TASK OBJECTIVE —
Retype the text of every entry below without changing anything, and leave the pictures out of your answer.

EXTRACTED DATA —
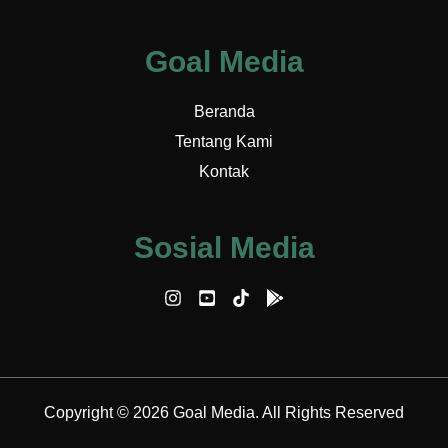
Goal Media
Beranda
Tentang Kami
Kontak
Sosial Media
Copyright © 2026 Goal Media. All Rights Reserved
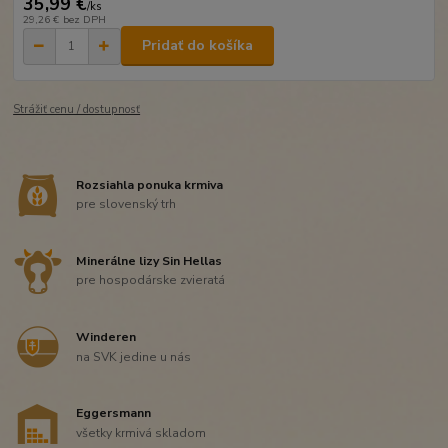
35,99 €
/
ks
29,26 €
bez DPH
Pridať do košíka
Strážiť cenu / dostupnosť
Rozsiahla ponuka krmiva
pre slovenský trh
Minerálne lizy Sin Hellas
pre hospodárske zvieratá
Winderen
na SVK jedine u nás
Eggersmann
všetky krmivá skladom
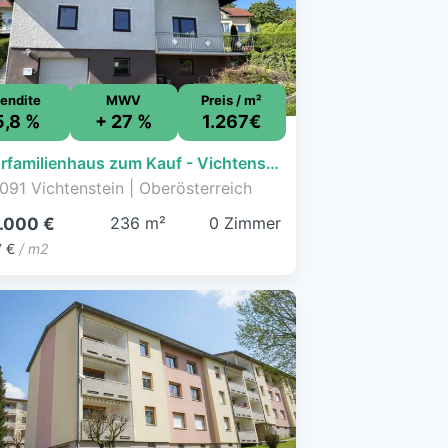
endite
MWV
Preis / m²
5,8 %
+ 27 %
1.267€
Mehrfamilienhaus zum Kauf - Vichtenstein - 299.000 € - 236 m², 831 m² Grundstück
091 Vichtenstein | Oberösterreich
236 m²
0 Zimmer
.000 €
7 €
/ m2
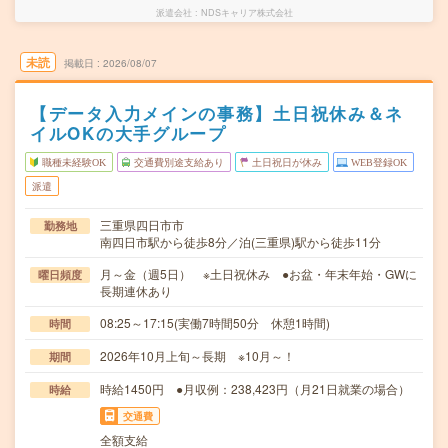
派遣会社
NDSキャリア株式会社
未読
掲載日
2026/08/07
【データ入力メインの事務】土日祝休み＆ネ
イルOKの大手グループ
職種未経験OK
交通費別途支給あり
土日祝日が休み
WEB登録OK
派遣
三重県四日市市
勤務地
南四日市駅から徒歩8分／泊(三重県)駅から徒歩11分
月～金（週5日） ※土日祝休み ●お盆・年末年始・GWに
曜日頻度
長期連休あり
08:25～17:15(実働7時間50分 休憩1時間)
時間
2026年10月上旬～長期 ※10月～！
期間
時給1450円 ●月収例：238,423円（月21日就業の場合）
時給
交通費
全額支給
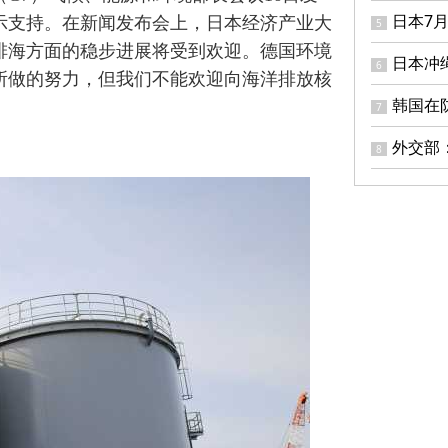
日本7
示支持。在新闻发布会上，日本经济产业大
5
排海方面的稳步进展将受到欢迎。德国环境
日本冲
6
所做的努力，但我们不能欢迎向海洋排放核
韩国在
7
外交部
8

COMPLETED EXERCISE —
Goal Media
Beranda
Tentang Kami
Kontak
Sosial Media
Copyright © 2026 Goal Media. All Rights Reserved
35,99 €
/
ks
29,26 €
bez DPH
Pridať do košíka
Strážiť cenu / dostupnosť
Rozsiahla ponuka krmiva
pre slovenský trh
Minerálne lizy Sin Hellas
pre hospodárske zvieratá
Winderen
na SVK jedine u nás
Eggersmann
všetky krmivá skladom
endite
MWV
Preis / m²
5,8 %
+ 27 %
1.267€
Mehrfamilienhaus zum Kauf - Vichtenstein - 299.000 € - 236 m², 831 m² Grundstück
091 Vichtenstein | Oberösterreich
236 m²
0 Zimmer
.000 €
7 €
/ m2
派遣会社
NDSキャリア株式会社
未読
掲載日
2026/08/07
【データ入力メインの事務】土日祝休み＆ネ
イルOKの大手グループ
職種未経験OK
交通費別途支給あり
土日祝日が休み
WEB登録OK
派遣
三重県四日市市
勤務地
南四日市駅から徒歩8分／泊(三重県)駅から徒歩11分
月～金（週5日） ※土日祝休み ●お盆・年末年始・GWに
曜日頻度
長期連休あり
08:25～17:15(実働7時間50分 休憩1時間)
時間
2026年10月上旬～長期 ※10月～！
期間
時給1450円 ●月収例：238,423円（月21日就業の場合）
時給
交通費
全額支給
日本7
示支持。在新闻发布会上，日本经济产业大
5
排海方面的稳步进展将受到欢迎。德国环境
日本冲
6
所做的努力，但我们不能欢迎向海洋排放核
韩国在
7
外交部
8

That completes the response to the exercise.